**ACTION ITEM**
Taking the listing below, restate word for word each line from the line with "the black nine." to the line with "the wrong game.", ends included, and stop there.

[Start of section]

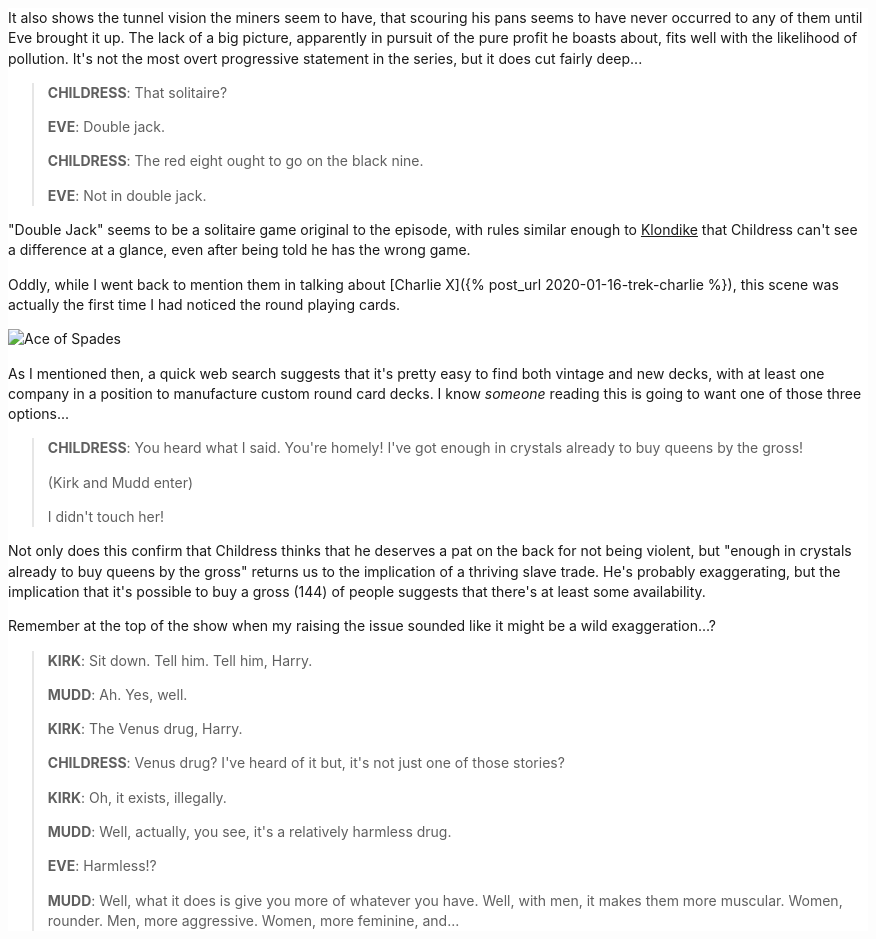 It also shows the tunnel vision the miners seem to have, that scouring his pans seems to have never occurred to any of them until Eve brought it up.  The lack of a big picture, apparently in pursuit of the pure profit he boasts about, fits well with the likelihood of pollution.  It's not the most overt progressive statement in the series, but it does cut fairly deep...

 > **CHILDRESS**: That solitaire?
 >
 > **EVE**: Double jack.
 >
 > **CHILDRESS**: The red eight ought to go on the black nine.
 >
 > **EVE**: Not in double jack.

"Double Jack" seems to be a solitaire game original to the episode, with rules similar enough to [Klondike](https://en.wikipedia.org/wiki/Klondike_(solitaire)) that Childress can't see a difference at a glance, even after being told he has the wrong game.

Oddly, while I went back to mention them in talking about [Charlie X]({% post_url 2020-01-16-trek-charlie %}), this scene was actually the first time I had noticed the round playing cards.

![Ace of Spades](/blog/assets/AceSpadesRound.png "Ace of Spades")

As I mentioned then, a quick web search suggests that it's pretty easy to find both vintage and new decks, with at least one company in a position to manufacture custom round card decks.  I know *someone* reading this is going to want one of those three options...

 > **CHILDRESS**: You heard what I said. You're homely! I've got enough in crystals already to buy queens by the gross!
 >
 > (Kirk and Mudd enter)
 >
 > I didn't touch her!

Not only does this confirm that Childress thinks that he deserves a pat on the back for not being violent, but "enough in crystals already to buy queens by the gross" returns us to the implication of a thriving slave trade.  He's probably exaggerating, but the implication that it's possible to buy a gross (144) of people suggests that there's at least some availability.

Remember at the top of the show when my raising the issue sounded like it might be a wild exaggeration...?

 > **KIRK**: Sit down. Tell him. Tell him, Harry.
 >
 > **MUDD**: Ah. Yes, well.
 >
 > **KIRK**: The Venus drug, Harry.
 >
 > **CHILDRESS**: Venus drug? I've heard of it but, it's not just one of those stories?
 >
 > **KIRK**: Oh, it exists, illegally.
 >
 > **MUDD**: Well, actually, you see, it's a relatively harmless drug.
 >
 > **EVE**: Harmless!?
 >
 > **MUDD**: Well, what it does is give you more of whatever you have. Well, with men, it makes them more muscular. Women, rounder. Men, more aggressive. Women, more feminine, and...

[End of section]

**PROBLEM SOLUTION**
 > **CHILDRESS**: The red eight ought to go on the black nine.
 >
 > **EVE**: Not in double jack.

"Double Jack" seems to be a solitaire game original to the episode, with rules similar enough to [Klondike](https://en.wikipedia.org/wiki/Klondike_(solitaire)) that Childress can't see a difference at a glance, even after being told he has the wrong game.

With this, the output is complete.